I've just gotten a couple of these and have read the basic posts. What is the best ways to increase their numbers as quick as possible. There are only a few so i'd like to get a culture going asap.
Thanks
Sib


----------



## Michael Shrom (May 20, 2004)

It depends on which type you have. Keep them warm for faster breeding. Most benefit from pieces of potato and small pieces of wood. I chop up twigs about the diameter of my pinky a couple inches long and put them in the culture.
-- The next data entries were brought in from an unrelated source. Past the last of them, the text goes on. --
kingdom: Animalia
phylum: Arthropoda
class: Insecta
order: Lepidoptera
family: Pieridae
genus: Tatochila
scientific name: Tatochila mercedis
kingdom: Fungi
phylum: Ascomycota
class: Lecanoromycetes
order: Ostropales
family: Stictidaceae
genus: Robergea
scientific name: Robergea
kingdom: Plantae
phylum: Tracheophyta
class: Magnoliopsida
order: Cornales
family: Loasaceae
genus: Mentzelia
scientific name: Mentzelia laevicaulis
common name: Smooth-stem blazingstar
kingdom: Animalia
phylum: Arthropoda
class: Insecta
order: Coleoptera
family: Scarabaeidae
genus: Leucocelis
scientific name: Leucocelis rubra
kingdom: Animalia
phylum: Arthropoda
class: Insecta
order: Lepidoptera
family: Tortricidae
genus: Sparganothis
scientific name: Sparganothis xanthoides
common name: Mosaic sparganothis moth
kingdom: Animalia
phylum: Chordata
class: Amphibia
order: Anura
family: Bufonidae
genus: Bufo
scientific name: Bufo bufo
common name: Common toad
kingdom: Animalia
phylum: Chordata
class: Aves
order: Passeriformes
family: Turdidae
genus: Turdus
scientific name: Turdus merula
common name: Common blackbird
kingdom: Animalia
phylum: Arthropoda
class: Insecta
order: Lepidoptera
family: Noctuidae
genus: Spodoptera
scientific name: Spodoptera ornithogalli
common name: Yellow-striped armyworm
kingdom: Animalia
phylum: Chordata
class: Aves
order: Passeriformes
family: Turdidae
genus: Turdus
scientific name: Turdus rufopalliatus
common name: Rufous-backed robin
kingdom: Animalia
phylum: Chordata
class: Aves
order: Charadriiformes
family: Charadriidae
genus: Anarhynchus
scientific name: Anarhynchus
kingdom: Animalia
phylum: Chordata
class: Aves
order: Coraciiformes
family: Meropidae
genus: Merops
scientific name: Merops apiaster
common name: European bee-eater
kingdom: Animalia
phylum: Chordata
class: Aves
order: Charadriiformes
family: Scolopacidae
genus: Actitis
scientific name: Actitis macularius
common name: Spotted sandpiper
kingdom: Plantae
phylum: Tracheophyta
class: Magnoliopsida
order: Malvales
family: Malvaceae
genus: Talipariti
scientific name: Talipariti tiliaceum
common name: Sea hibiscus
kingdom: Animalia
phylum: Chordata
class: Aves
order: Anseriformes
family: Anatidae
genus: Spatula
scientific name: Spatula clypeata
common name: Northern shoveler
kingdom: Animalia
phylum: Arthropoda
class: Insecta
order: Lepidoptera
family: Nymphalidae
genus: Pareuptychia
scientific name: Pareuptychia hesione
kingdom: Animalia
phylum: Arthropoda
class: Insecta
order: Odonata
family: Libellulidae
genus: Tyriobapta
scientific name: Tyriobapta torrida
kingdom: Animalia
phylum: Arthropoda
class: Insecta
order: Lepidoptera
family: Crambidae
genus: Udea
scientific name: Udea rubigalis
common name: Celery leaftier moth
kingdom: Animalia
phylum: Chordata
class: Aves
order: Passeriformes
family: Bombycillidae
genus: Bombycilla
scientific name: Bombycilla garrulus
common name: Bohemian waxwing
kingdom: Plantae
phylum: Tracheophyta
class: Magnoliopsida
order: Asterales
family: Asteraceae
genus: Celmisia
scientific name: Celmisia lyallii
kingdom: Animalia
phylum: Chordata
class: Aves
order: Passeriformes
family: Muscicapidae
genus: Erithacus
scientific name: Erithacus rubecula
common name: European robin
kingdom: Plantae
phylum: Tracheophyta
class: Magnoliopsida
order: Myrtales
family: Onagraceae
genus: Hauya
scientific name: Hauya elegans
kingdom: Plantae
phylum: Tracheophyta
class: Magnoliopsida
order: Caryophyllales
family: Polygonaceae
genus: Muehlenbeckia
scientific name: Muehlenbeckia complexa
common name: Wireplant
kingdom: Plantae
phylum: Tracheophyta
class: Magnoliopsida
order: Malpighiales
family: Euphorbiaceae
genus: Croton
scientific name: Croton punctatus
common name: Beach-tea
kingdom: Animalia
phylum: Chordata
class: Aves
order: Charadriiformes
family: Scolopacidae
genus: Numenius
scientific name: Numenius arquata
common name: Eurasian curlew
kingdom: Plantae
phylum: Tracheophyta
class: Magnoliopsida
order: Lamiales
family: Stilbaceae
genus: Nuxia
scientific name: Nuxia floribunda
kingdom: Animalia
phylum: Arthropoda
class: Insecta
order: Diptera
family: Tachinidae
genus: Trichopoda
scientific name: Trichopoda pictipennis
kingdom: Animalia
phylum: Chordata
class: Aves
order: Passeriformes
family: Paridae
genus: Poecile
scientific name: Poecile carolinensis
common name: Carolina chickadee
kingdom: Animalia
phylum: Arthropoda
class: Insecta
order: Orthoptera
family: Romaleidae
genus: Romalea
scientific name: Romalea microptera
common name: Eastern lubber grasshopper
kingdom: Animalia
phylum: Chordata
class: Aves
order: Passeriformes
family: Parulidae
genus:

I pop the wood in the freezer for about a week to freeze out pests.


----------



## almazan (Jun 6, 2004)

I feed mine a variety of food, some cultures i feed naturose where others i feed potato, mushrooms and leaf litter.


----------



## rattler_mt (Apr 15, 2005)

mine love banana peels........and magnolia leaves also seem to be a favorite......but they will eat most anything.....

my basic feeding technique is to feed my roaches fresh fruit and what ever they havent eaten after a couple days goes into the isopod/red wiggler tank and they clean it up.......


----------



## bobberly1 (Jul 16, 2008)

Michael Shrom said:


> It depends on which type you have. Keep them warm for faster breeding. Most benefit from pieces of potato and small pieces of wood. I chop up twigs about the diameter of my pinky a couple inches long and put them in the culture. I pop the wood in the freezer for about a week to freeze out pests.


Nice to see a newt person on this, woodlice are huge in the hobby.

I've heard of many people having trouble eith this, but during the summer, if you take a handful of leaf litter from outside, in a little while it will be teeming with tiny woodlice. That's what happened with my native toad habitat, but I could never get the few adults that were there to reproduce. I know this isn't much help as it's winter, just putting it out there.


----------